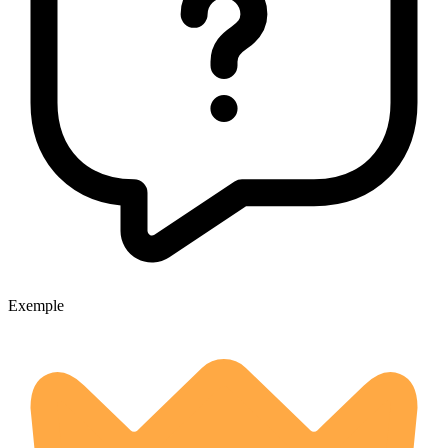
Exemple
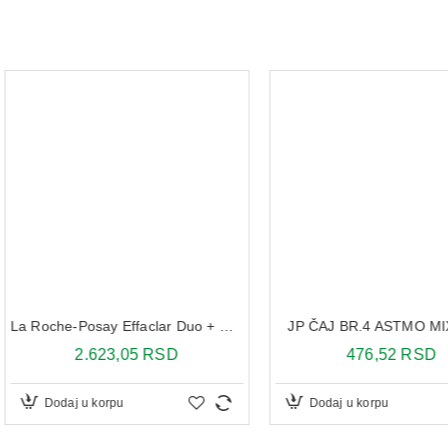
JP ČAJ BR.4 ASTMO MIX 100G
La Roche-Posay Effaclar Duo + Unifiant tonirana krema Light 40 ml
476,52 RSD
1
SD
Dodaj u korpu
Dodaj 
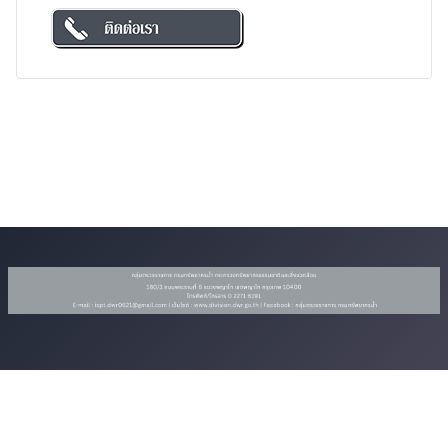
ติดต่อเรา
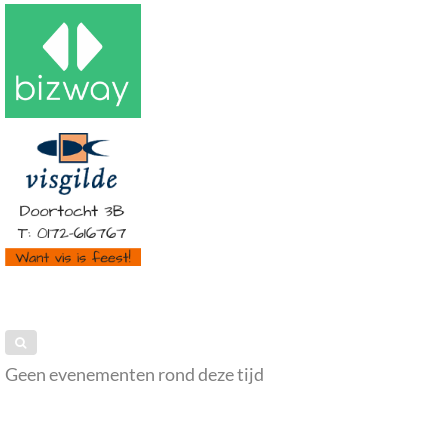
Geen evenementen rond deze tijd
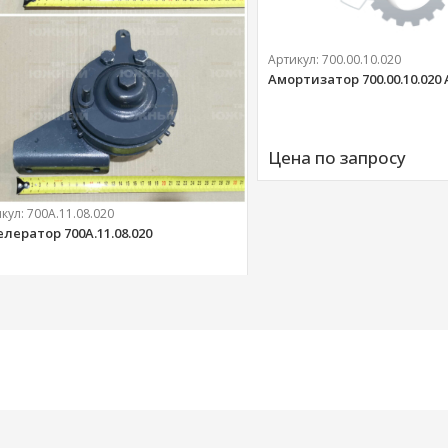
Артикул:
700.00.10.020
Амортизатор 700.00.10.020
Цена по запросу
икул:
700А.11.08.020
елератор 700А.11.08.020
303 
руб.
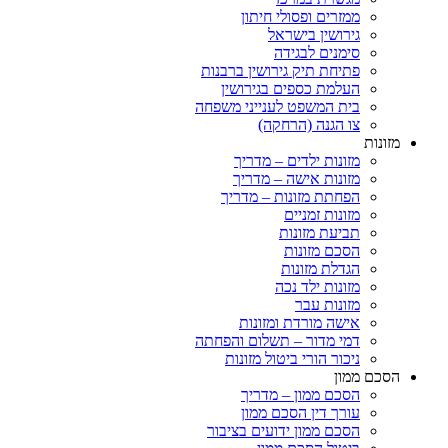
ממזרים ופסולי חיתון
גירושין בישראל
סימנים לבגידה
פתיחת תיק גירושין ברבנות
העלמת כספים בגירושין
בית המשפט לענייני משפחה
צו הגנה (הרחקה)
מזונות
מזונות ילדים – מדריך
מזונות אישה – מדריך
הפחתת מזונות – מדריך
מזונות זמניים
תביעת מזונות
הסכם מזונות
הגדלת מזונות
מזונות ילד נכה
מזונות עבר
אישה מורדת ומזונות
דמי מדור – תשלום והפחתה
ניכור הורי ביטול מזונות
הסכם ממון
הסכם ממון – מדריך
עורך דין הסכם ממון
הסכם ממון ידועים בציבור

···

§ **WORK TASK**
What you return should consist solely of the lines from the one containing "ממזרים ופסולי חיתון" through the end of the entries above, reproduced exactly.

§ **TASK ANSWER**
ממזרים ופסולי חיתון
גירושין בישראל
סימנים לבגידה
פתיחת תיק גירושין ברבנות
העלמת כספים בגירושין
בית המשפט לענייני משפחה
צו הגנה (הרחקה)
מזונות
מזונות ילדים – מדריך
מזונות אישה – מדריך
הפחתת מזונות – מדריך
מזונות זמניים
תביעת מזונות
הסכם מזונות
הגדלת מזונות
מזונות ילד נכה
מזונות עבר
אישה מורדת ומזונות
דמי מדור – תשלום והפחתה
ניכור הורי ביטול מזונות
הסכם ממון
הסכם ממון – מדריך
עורך דין הסכם ממון
הסכם ממון ידועים בציבור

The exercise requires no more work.